### Work item
Copy out every line of the records where the string "wrist" occurs.

### Data listing
· · · ·

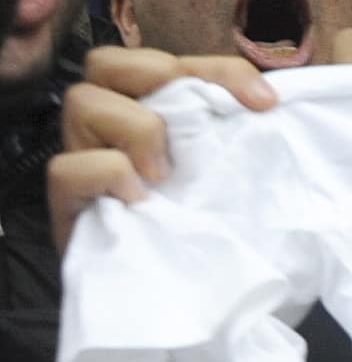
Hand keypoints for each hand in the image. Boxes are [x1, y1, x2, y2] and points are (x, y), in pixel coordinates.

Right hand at [51, 45, 273, 251]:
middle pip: (106, 62)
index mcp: (153, 114)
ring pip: (82, 102)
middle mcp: (113, 130)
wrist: (193, 298)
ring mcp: (87, 163)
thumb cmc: (215, 232)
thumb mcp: (236, 176)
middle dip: (157, 74)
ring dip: (136, 126)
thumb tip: (274, 103)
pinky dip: (108, 172)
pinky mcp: (70, 205)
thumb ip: (241, 136)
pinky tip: (140, 197)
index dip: (216, 69)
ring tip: (165, 173)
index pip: (169, 63)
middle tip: (192, 123)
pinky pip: (68, 168)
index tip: (265, 102)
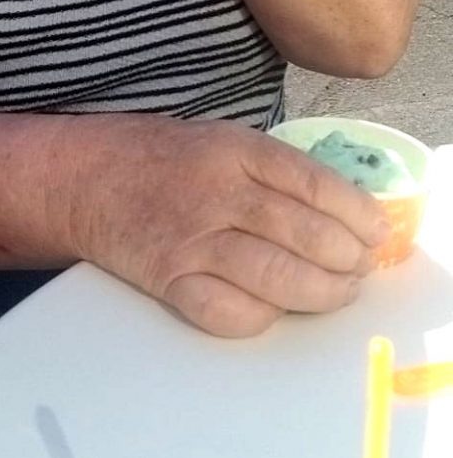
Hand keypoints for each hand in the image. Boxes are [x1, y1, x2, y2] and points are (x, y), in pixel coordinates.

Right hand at [71, 116, 389, 336]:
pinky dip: (263, 317)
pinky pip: (230, 312)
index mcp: (234, 150)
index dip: (357, 215)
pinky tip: (275, 308)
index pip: (315, 184)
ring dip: (320, 293)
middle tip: (358, 269)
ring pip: (278, 278)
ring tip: (335, 293)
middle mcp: (216, 192)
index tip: (375, 232)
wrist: (82, 178)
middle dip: (346, 260)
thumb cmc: (157, 159)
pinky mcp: (168, 279)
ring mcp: (191, 239)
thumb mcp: (217, 139)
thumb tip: (339, 209)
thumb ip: (270, 169)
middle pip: (306, 235)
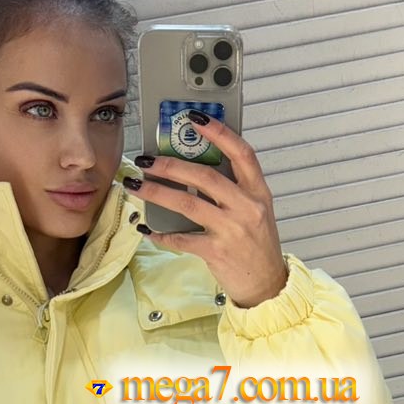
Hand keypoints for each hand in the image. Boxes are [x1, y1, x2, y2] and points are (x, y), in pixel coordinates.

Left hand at [129, 117, 288, 307]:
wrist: (267, 285)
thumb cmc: (258, 247)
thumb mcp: (256, 212)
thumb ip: (234, 191)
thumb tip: (195, 169)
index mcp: (259, 193)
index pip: (242, 153)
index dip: (219, 132)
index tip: (196, 119)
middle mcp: (247, 207)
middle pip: (205, 175)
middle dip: (170, 164)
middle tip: (147, 159)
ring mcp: (232, 229)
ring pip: (188, 203)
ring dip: (157, 192)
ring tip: (136, 185)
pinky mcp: (217, 251)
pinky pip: (182, 238)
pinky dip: (161, 233)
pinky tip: (147, 228)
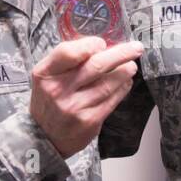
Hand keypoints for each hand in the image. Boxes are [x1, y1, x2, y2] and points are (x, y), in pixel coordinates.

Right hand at [30, 36, 143, 158]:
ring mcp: (75, 107)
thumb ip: (68, 60)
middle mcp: (59, 90)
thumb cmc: (50, 100)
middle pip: (95, 65)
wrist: (46, 136)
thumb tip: (101, 46)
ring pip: (108, 83)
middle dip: (121, 54)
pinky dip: (122, 88)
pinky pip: (112, 99)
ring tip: (131, 66)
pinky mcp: (90, 120)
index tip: (102, 43)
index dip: (90, 44)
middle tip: (135, 48)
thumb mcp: (47, 76)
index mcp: (45, 74)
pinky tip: (125, 82)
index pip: (68, 52)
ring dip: (125, 72)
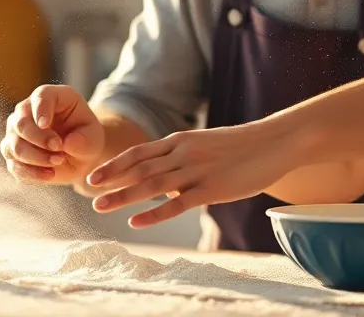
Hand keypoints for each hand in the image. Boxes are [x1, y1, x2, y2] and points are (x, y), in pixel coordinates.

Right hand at [0, 84, 104, 184]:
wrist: (79, 155)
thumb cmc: (86, 138)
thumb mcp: (93, 138)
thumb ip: (84, 140)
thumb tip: (67, 144)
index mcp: (52, 97)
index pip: (41, 96)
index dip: (40, 109)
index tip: (44, 123)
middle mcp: (27, 111)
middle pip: (21, 123)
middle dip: (39, 140)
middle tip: (59, 150)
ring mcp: (16, 132)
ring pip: (14, 146)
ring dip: (36, 158)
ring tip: (58, 161)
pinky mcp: (13, 154)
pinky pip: (14, 165)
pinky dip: (31, 173)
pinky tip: (49, 174)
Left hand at [86, 123, 296, 227]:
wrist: (274, 141)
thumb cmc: (241, 146)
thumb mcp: (205, 145)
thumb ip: (181, 159)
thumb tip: (162, 178)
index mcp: (180, 141)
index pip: (138, 153)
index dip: (114, 165)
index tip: (93, 177)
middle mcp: (183, 153)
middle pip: (138, 168)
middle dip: (111, 181)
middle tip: (88, 194)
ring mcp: (196, 170)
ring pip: (152, 185)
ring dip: (123, 196)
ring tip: (101, 207)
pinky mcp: (212, 189)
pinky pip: (178, 203)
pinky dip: (154, 214)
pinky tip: (136, 222)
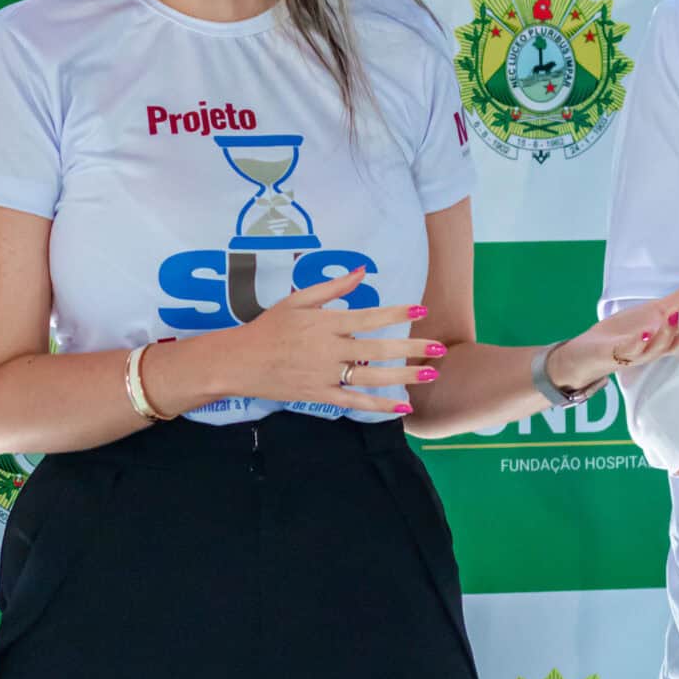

· · · ·

### Solution
wrist: (193, 298)
wrist: (82, 178)
wrist: (267, 285)
wrist: (46, 136)
wrist: (79, 155)
wrist: (274, 141)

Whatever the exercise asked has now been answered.